What does the Israel’s deadlock mean for President Trump’s White House?
Trump’s White House has made no secret of its support for Netanyahu. Shortly before Israel’s April elections, Trump gave Netanyahu a boost by recognizing Israeli sovereignty over the Golan Heights. And earlier this week—breaking with decades of U.S. policy— the White House announced it would no longer consider Israeli settlements in the occupied West Bank illegal. While both Netanyahu and Gantz publicly welcomed the move, experts told TIME it appeared designed to handicap Israel’s centrists. Nimrod Novik, Israel Fellow at the Israel Policy Forum, a U.S. organization that supports a two-state solution to the Israeli-Palestinian conflict, said in a statement that the Trump Administration “keeps empowering our Messianic, annexationist minority.”

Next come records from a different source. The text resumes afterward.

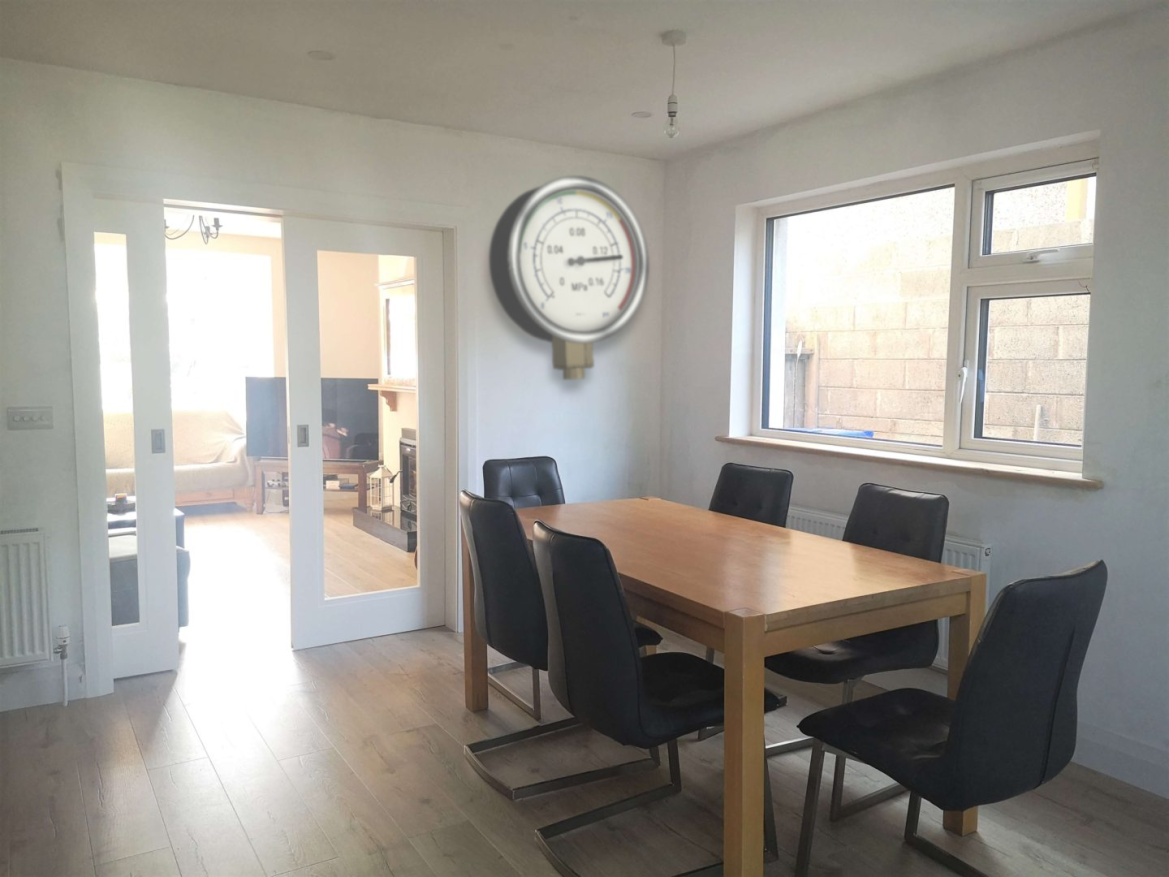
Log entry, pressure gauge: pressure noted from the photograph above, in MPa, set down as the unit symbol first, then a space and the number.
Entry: MPa 0.13
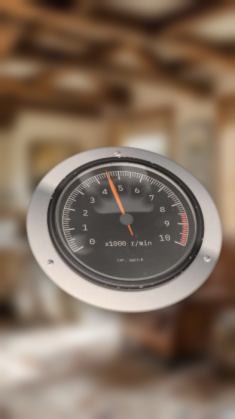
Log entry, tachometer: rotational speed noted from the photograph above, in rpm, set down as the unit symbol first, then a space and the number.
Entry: rpm 4500
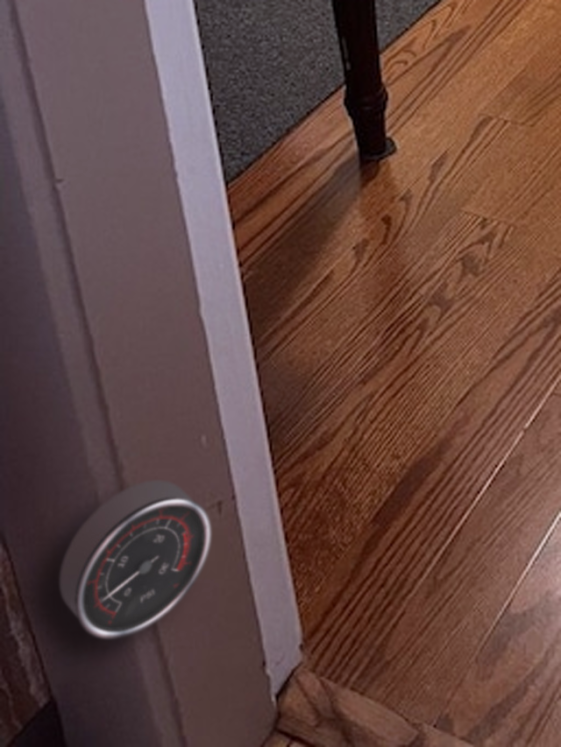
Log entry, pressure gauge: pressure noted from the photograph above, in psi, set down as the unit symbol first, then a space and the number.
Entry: psi 4
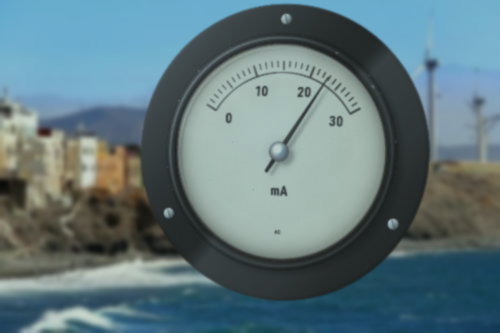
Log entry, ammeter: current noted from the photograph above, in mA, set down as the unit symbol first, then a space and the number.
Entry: mA 23
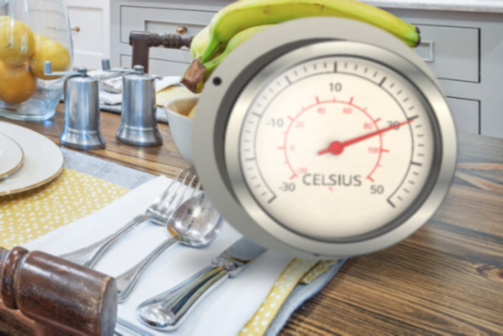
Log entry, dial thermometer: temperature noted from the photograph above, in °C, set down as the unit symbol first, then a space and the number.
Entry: °C 30
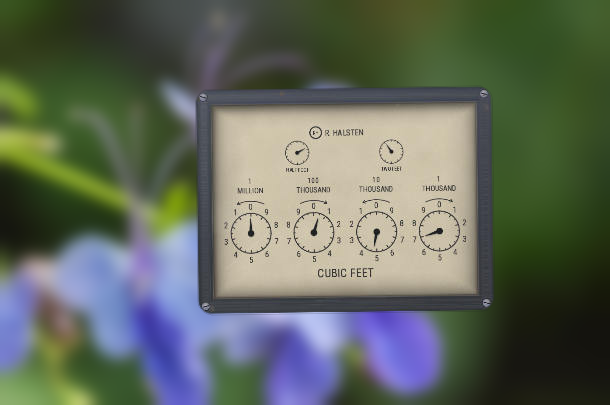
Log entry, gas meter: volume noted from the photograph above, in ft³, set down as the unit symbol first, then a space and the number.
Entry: ft³ 4700
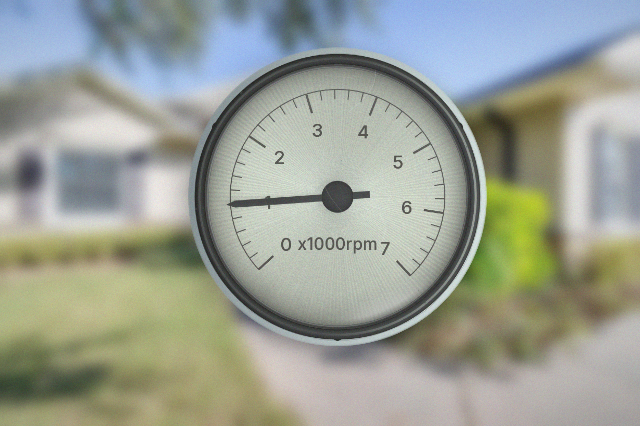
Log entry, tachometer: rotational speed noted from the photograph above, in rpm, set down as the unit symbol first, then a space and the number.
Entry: rpm 1000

Nevertheless, the chances the full version of the White House’s long-billed “Middle East Peace Plan” will be revealed are slimmer than ever. Yossi Mekelberg, an Israel expert at London-based think tank Chatham House says the political deadlock provides another excuse to delay it. “There is no ‘Deal of the Century,’” Mekelberg says. “If settlements are legal, and Jerusalem is the capital of Israel, not of Palestine, and refugees don’t exist, I’m not sure what we are negotiating.”